Here is an example of how you could implement such behavior and it should show that W quickly converges to w.
import tensorflow as tf
import numpy as np
# Define dimensions
d = 10 # Size of the parameter space
N = 1000 # Number of data sample
# create random data
w = .5*np.ones(d)
x_data = np.random.random((N, d)).astype(np.float32)
y_data = x_data.dot(w).reshape((-1, 1))
# Define placeholders to feed mini_batches
X = tf.placeholder(tf.float32, shape=[None, d], name='X')
y_ = tf.placeholder(tf.float32, shape=[None, 1], name='y')
# Find values for W that compute y_data = <x, W>
W = tf.Variable(tf.random_uniform([d, 1], -1.0, 1.0))
y = tf.matmul(X, W, name='y_pred')
# Minimize the mean squared errors.
loss = tf.reduce_mean(tf.square(y_ - y))
optimizer = tf.train.GradientDescentOptimizer(0.01)
train = optimizer.minimize(loss)
# Before starting, initialize the variables
init = tf.initialize_all_variables()
# Launch the graph.
sess = tf.Session()
sess.run(init)
# Fit the line.
mini_batch_size = 100
n_batch = N // mini_batch_size + (N % mini_batch_size != 0)
for step in range(2001):
i_batch = (step % n_batch)*mini_batch_size
batch = x_data[i_batch:i_batch+mini_batch_size], y_data[i_batch:i_batch+mini_batch_size]
sess.run(train, feed_dict={X: batch[0], y_: batch[1]})
if step % 200 == 0:
print(step, sess.run(W))
Two side notes:
The implementation below is called a mini-batch gradient descent as at each step, the gradient is computed using a subset of our data of size mini_batch_size. This is a variant from the stochastic gradient descent that is usually used to stabilize the estimation of the gradient at each step. The stochastic gradient descent can be obtained by setting mini_batch_size = 1.

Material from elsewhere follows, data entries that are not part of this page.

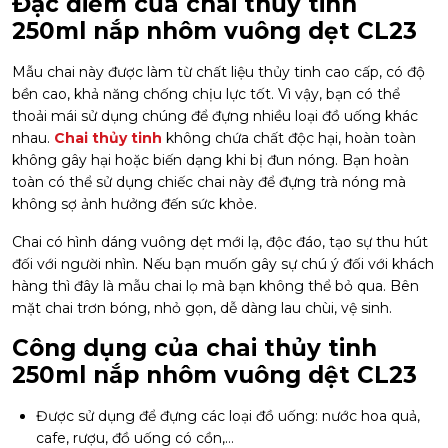
Đặc điểm của chai thủy tinh
250ml nắp nhôm vuông dẹt CL23
Mẫu chai này được làm từ chất liệu thủy tinh cao cấp, có độ
bền cao, khả năng chống chịu lực tốt. Vì vậy, bạn có thể
thoải mái sử dụng chúng để đựng nhiều loại đồ uống khác
nhau.
Chai thủy tinh
không chứa chất độc hại, hoàn toàn
không gây hại hoặc biến dạng khi bị đun nóng. Bạn hoàn
toàn có thể sử dụng chiếc chai này để đựng trà nóng mà
không sợ ảnh hưởng đến sức khỏe.
Chai có hình dáng vuông dẹt mới lạ, độc đáo, tạo sự thu hút
đối với người nhìn. Nếu bạn muốn gây sự chú ý đối với khách
hàng thì đây là mẫu chai lọ mà bạn không thể bỏ qua. Bên
mặt chai trơn bóng, nhỏ gọn, dễ dàng lau chùi, vệ sinh.
Công dụng của chai thủy tinh
250ml nắp nhôm vuông dệt CL23
Được sử dụng để đựng các loại đồ uống: nước hoa quả,
cafe, rượu, đồ uống có cồn,…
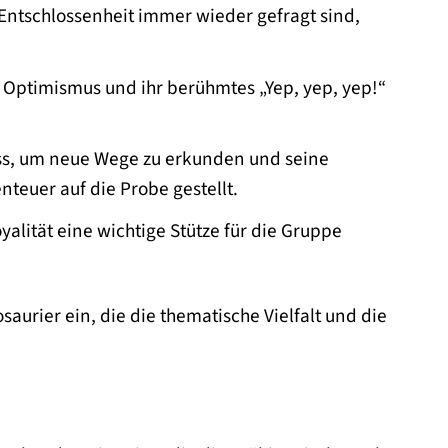
Entschlossenheit immer wieder gefragt sind,
 Optimismus und ihr berühmtes „Yep, yep, yep!“
uss, um neue Wege zu erkunden und seine
euer auf die Probe gestellt.
alität eine wichtige Stütze für die Gruppe
urier ein, die die thematische Vielfalt und die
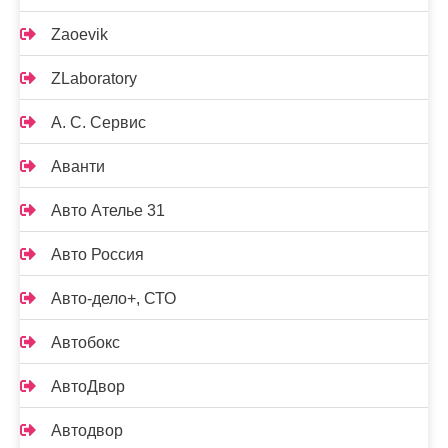
Zaoevik
ZLaboratory
А. С. Сервис
Аванти
Авто Ателье 31
Авто Россия
Авто-дело+, СТО
Автобокс
АвтоДвор
Автодвор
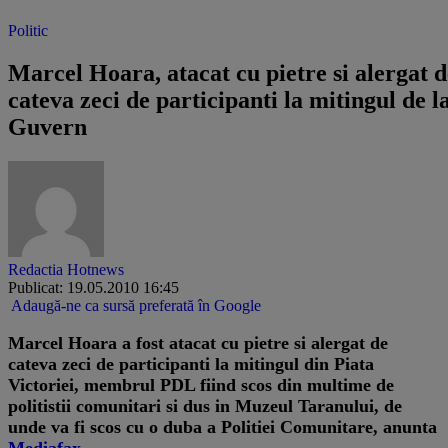
Politic
Marcel Hoara, atacat cu pietre si alergat d
cateva zeci de participanti la mitingul de l
Guvern
Redactia Hotnews
Publicat: 19.05.2010 16:45
Adaugă-ne ca sursă preferată în Google
Marcel Hoara a fost atacat cu pietre si alergat de
cateva zeci de participanti la mitingul din Piata
Victoriei, membrul PDL fiind scos din multime de
politistii comunitari si dus in Muzeul Taranului, de
unde va fi scos cu o duba a Politiei Comunitare, anunta
Mediafax
.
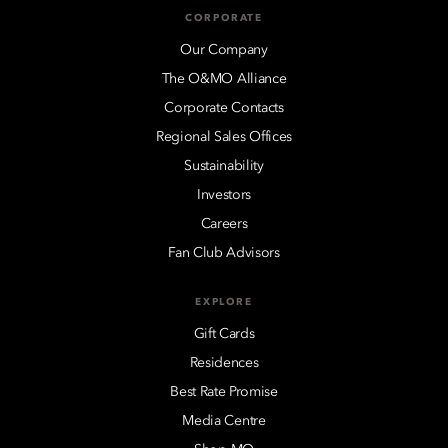
CORPORATE
Our Company
The O&MO Alliance
Corporate Contacts
Regional Sales Offices
Sustainability
Investors
Careers
Fan Club Advisors
EXPLORE
Gift Cards
Residences
Best Rate Promise
Media Centre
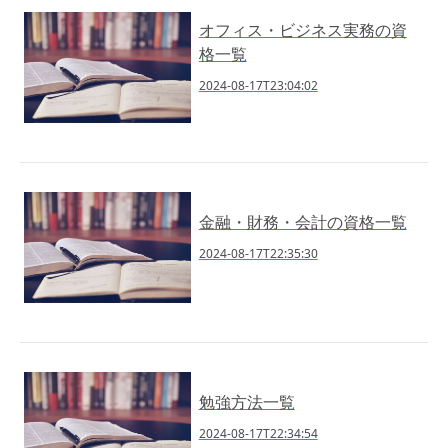
オフィス・ビジネス実務の資
格一覧
2024-08-17T23:04:02
金融・財務・会計の資格一覧
2024-08-17T22:35:30
勉強方法一覧
2024-08-17T22:34:54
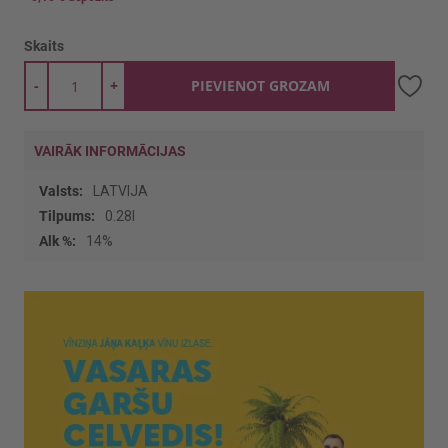
Skaits
-
+
PIEVIENOT GROZAM
VAIRĀK INFORMĀCIJAS
Vairāk
LATVIJA
informācijas
0.28l
14%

The dataset can be shuffle at every epoch to get an implementation closer to the theoretical consideration. Some recent work also consider only using one pass through your dataset as it prevent over-fitting. For a more mathematical and detailed explanation, you can see Bottou12. This can be easily change according to your problem setup and the statistic property your are looking for.